Bug #20637
Updated by Peter Amstutz about 1 year ago
User container is getting FUSE errors, the error message in arv-mount.txt is "Failed to connect to 172.17.0.1 port 36323: Connection refused"
In addition crunch-run.txt is reporting "error updating log collection: error recording logs: Could not write sufficient replicas ... dial tcp 172.17.0.1:36323 conne" (presumably connection refused but the message is truncated)
This is with a local compute node keepstore. The keepstore service had to be working initially because it was able to load the docker image and write the initial log collection snapshot. Subsequently it has not been able to update the log collection with the error above.
This suggests the keepstore service crashed. startLocalKeepstore uses the health check to determine when the service has started, but does not set up an ongoing watchdog to ensure the service continues to be available.
Is it possible some kind of connectivity issue could cause keepstore to quit?

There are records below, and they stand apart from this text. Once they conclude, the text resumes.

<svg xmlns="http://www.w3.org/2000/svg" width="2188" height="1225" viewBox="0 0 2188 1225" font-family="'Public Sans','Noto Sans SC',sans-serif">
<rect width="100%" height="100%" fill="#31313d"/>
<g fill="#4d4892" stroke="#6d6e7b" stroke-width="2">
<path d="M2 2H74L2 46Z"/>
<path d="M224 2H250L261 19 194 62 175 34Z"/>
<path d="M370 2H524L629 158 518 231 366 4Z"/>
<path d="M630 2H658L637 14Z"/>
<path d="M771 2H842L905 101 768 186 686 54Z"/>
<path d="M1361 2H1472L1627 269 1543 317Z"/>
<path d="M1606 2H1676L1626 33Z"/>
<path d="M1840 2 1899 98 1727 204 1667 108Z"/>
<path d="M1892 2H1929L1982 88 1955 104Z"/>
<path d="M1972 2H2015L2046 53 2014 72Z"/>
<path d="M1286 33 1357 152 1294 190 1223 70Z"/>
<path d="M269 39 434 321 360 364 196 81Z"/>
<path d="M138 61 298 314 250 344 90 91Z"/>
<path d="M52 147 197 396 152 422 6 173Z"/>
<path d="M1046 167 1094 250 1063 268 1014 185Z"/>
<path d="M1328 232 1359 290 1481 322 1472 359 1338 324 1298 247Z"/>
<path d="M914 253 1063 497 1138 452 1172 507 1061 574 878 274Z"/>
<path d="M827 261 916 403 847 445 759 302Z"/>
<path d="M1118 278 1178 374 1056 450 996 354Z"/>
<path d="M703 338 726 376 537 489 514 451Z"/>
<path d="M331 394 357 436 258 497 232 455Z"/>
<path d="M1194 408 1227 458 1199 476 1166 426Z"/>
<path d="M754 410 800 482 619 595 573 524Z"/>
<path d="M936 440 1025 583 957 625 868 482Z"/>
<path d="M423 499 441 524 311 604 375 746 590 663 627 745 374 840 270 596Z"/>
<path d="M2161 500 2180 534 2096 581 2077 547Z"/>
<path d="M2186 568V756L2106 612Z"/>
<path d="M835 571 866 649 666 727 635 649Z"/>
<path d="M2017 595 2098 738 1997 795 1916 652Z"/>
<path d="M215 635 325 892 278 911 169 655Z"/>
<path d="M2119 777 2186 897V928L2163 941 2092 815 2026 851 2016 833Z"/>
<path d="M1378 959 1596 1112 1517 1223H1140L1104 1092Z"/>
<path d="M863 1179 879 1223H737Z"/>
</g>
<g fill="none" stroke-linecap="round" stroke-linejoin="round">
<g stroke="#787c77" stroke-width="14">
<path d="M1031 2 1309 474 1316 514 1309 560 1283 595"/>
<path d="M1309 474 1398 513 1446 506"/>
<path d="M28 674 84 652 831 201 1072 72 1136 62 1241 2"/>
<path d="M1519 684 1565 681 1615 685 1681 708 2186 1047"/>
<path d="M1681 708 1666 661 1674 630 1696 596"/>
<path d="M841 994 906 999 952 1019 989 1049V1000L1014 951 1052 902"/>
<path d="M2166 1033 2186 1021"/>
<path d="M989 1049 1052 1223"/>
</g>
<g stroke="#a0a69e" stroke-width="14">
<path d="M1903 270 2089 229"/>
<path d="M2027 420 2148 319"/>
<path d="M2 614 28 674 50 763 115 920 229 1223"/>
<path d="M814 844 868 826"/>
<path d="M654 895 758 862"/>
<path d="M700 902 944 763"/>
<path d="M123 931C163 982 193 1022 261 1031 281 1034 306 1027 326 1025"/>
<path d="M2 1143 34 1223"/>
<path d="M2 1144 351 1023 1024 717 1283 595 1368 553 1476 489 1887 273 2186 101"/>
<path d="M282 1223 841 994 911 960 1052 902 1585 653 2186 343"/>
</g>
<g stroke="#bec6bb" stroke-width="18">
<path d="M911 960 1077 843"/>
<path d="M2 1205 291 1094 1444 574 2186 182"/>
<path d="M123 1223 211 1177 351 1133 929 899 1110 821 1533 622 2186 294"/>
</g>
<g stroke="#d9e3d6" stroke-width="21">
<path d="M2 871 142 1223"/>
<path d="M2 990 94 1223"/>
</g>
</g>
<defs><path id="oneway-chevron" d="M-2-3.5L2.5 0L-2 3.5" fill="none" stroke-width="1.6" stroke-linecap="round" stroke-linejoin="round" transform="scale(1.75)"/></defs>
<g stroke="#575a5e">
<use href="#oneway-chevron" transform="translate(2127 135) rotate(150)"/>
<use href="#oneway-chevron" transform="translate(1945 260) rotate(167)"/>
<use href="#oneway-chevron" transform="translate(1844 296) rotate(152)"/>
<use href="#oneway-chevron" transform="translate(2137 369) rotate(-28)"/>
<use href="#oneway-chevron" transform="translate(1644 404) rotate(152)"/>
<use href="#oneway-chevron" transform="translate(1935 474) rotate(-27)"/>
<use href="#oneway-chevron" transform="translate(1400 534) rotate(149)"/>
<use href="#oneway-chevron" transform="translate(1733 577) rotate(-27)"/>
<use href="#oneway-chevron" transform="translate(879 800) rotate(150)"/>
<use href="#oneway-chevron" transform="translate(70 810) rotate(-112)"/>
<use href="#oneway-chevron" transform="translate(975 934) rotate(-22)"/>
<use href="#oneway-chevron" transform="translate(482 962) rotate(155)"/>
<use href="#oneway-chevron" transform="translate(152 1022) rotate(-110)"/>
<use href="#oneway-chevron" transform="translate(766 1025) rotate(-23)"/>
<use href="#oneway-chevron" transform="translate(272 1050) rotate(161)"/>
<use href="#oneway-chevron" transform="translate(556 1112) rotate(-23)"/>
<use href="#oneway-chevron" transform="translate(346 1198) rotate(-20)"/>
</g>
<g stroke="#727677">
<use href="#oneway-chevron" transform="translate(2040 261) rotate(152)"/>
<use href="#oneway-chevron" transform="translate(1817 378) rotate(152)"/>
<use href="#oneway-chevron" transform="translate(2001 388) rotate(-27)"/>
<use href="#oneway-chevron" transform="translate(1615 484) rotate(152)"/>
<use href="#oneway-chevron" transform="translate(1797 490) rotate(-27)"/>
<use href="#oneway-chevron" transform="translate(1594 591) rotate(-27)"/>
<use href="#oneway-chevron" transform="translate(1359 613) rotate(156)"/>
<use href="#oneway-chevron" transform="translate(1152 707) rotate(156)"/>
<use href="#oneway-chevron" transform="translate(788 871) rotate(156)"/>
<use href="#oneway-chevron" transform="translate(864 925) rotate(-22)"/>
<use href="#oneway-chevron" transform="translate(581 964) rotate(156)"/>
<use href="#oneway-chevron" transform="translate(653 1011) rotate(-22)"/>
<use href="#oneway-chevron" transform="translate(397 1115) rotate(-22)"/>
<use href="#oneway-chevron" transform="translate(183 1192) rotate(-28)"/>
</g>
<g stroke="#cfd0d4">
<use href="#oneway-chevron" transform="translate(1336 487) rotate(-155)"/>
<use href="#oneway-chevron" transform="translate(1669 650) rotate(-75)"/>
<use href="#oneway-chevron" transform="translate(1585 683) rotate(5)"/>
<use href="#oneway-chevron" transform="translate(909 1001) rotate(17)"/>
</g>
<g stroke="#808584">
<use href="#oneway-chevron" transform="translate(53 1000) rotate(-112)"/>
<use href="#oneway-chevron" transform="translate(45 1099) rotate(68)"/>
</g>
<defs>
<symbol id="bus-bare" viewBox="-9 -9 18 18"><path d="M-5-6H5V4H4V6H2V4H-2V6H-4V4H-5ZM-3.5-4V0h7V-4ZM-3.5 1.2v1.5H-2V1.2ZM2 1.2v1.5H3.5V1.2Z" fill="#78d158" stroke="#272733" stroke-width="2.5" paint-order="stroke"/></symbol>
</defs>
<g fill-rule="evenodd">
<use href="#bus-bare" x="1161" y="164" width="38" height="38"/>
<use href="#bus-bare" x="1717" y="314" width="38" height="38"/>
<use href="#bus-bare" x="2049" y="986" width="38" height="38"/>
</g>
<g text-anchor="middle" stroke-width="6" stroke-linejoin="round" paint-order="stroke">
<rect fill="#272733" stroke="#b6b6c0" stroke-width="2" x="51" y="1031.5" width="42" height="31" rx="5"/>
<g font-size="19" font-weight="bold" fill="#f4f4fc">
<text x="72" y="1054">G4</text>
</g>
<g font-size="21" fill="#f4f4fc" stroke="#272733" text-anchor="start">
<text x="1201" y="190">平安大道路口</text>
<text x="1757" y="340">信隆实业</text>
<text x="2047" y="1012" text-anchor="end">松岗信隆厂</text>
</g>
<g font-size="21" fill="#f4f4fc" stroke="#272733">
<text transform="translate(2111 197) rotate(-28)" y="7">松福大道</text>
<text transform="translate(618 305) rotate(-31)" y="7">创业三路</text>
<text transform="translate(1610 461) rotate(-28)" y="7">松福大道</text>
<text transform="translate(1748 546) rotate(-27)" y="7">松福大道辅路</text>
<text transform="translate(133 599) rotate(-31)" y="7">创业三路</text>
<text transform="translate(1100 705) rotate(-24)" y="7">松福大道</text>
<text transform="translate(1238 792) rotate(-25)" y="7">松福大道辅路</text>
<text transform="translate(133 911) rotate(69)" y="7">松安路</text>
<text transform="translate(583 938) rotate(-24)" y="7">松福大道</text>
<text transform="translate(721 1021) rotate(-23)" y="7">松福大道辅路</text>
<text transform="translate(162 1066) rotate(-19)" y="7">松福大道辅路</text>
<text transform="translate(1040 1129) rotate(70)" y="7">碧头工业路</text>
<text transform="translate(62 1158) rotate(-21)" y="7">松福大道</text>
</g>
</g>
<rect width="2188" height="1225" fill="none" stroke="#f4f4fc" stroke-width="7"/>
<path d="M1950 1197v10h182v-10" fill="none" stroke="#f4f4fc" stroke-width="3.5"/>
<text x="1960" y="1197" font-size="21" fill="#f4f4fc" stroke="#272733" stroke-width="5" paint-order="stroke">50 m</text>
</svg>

Also, keepstore didn't log anything, which is mysterious, I seem to recall an issue a few months ago with the logging level being too quiet by default?
Update:
Ran the workflow again and looked into it.
There is a very large number of collections, several 1000
arv-mount is reporting "can't start new thread"
And then later on, it starts reporting "Connection refused"
I think this is what is happening:
# Each collection gets its own instance of BlockManager
# Each BlockManager has its own pool of "put" threads and "get" threads (prefetch)
# If the maximum threads is ~4096 and there are > 2000 collections, it will eventually run out of threads
# Meanwhile, all those threads are making connections to keepstore
## They _should_ be using the same keep client but ???
## If all the "user agents" are tied up, it'll allocate a new one
# If all those threads and all those connections have HTTP keepalive, they eventually use up the ~4096 connections that keepstore can have by default, resulting in "connection refused" errors.
Solution:
The keepclient needs to be shared (it should already but double check)
The "get" and "put" thread pools should be shared (new behavior, maybe the thread pool moves to the Keep client).
Need to identify if there are any resource leaks related to lingering connections.